Purpose: Anastomotic ulcers (AUs) are a rare cause of morbidity in intestinal failure (IF). Prior studies of AUs have been small, descriptive reports. We evaluated a large cohort of IF patients to identify risk factors and describe treatment strategies for AUs.

Methods: This was a retrospective, case-control study of IF patients within an interdisciplinary pediatric intestinal rehabilitation program from 2013 to 2023. Each case was a child who had a bowel resection, with intestinal failure (IF) meeting the American Society for Parenteral and Enteral Nutrition (ASPEN) definition of IF, with localized, peri-anastomotic ulceration on GI endoscopy. Each case was matched with 2 controls (children with IF but without an AU diagnosis), based on sex and time since intestinal failure diagnosis. Cases and controls were compared using conditional logistic regression on clinically relevant risk factors.

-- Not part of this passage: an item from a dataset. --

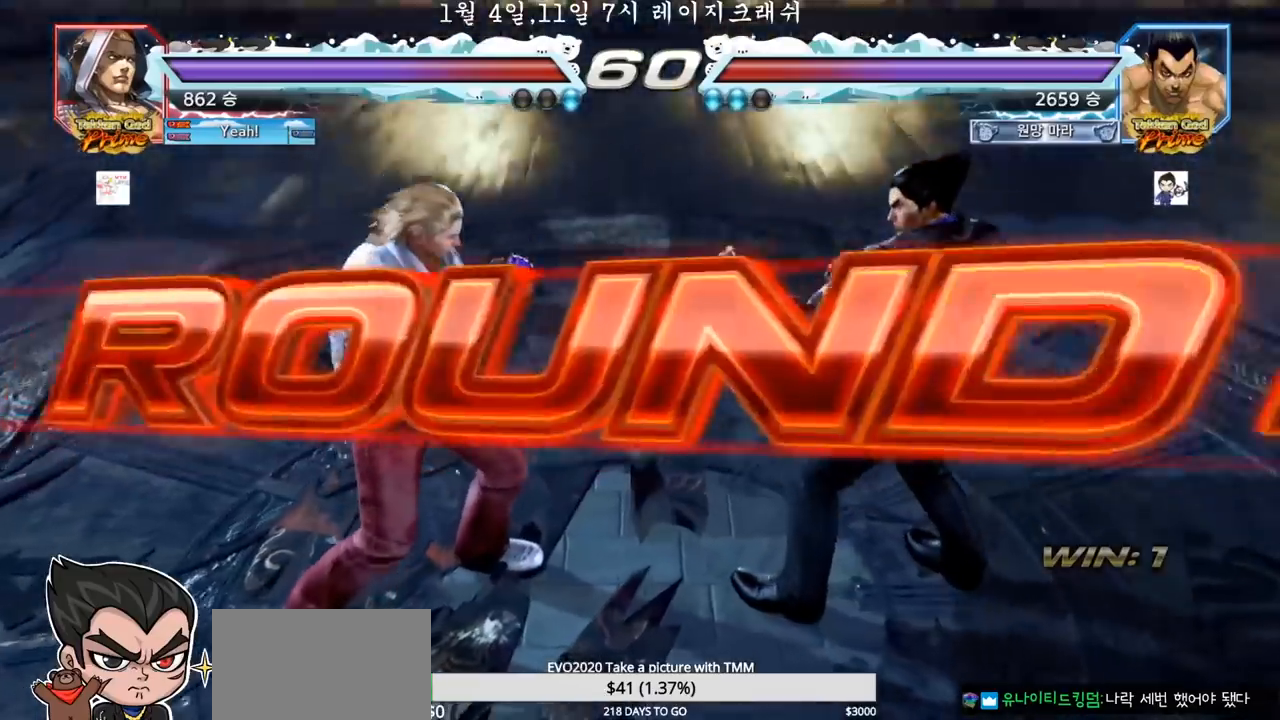
{"buttons": [], "left_stick": "center", "events": []}
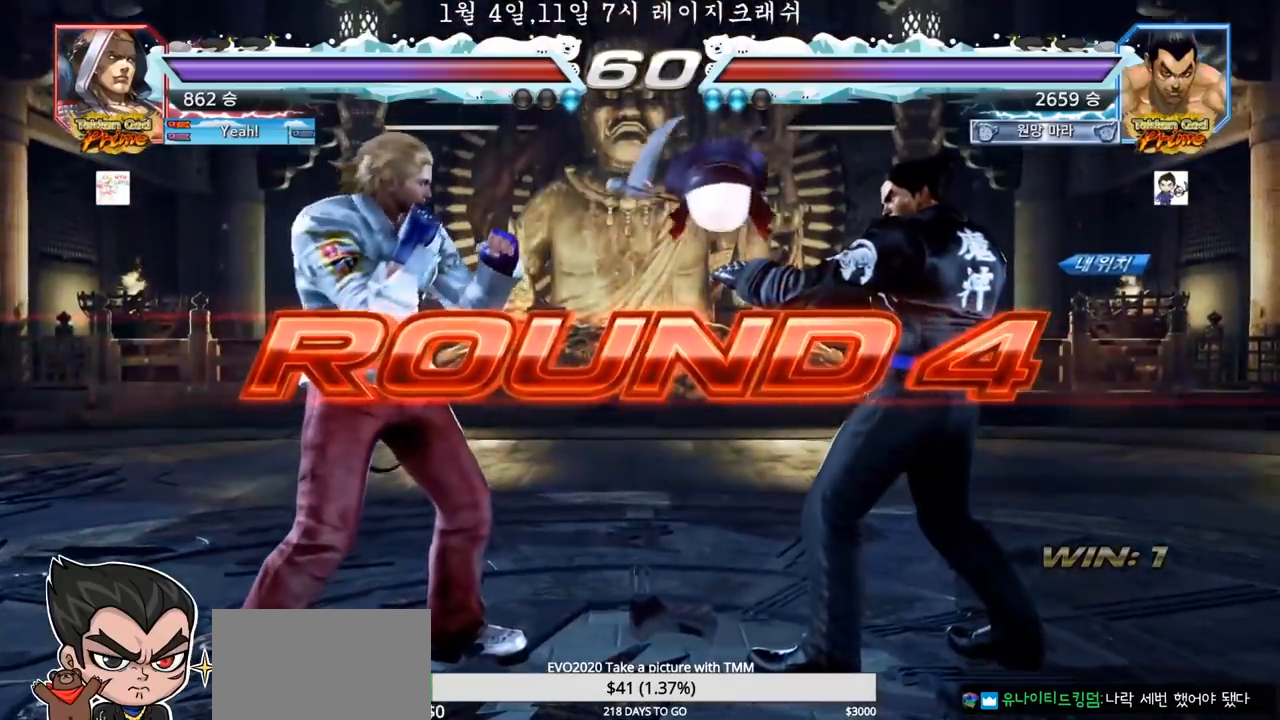
{"buttons": [], "left_stick": "center", "events": []}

Results: Of 588 patients followed in our program and screened, 31 (5.3 %) cases were identified. Median duration from initial surgery to AU diagnosis was 6 years, and ulcers were noted to be close to the entero-colonic anastomosis in 23 (77.4 %). The ulcers were noted to be <50 % of circumference in 9 (29 %), ≥50 % circumference in 7 (22.6 %) and multiple in 15 (48.4 %). Median follow up after AU diagnosis was 2.17 years. On multivariable analysis, AU was associated with increased bowel length (OR 1.65 for each 10 % increase in percent expected bowel length, CI 1.01, 2.7) and longer duration of parenteral nutrition (PN) in years (OR 1.68, CI 1.09, 2.6). Of the 31 cases, 10 (32.3 %) required at least one red blood cell transfusion. Initial medical management with antibiotics, anti-inflammatory medications, and/or enteral steroids was utilized in 29 (93.5 %). Of these, 8 ultimately failed medical management, as defined by the clinical team, and underwent surgery (7) or endoscopic coagulation (1). Initial procedural intervention was performed with endoscopic coagulation in 1 case and surgery in 1 case, of which the patient required repeat surgery.

Conclusions: In this large cohort of IF patients, AU occurred in 5.3 % of patients. Most patients can be managed medically but surgery may be ultimately required in select patients. The odds of AU increased with greater percent expected bowel length and longer PN duration.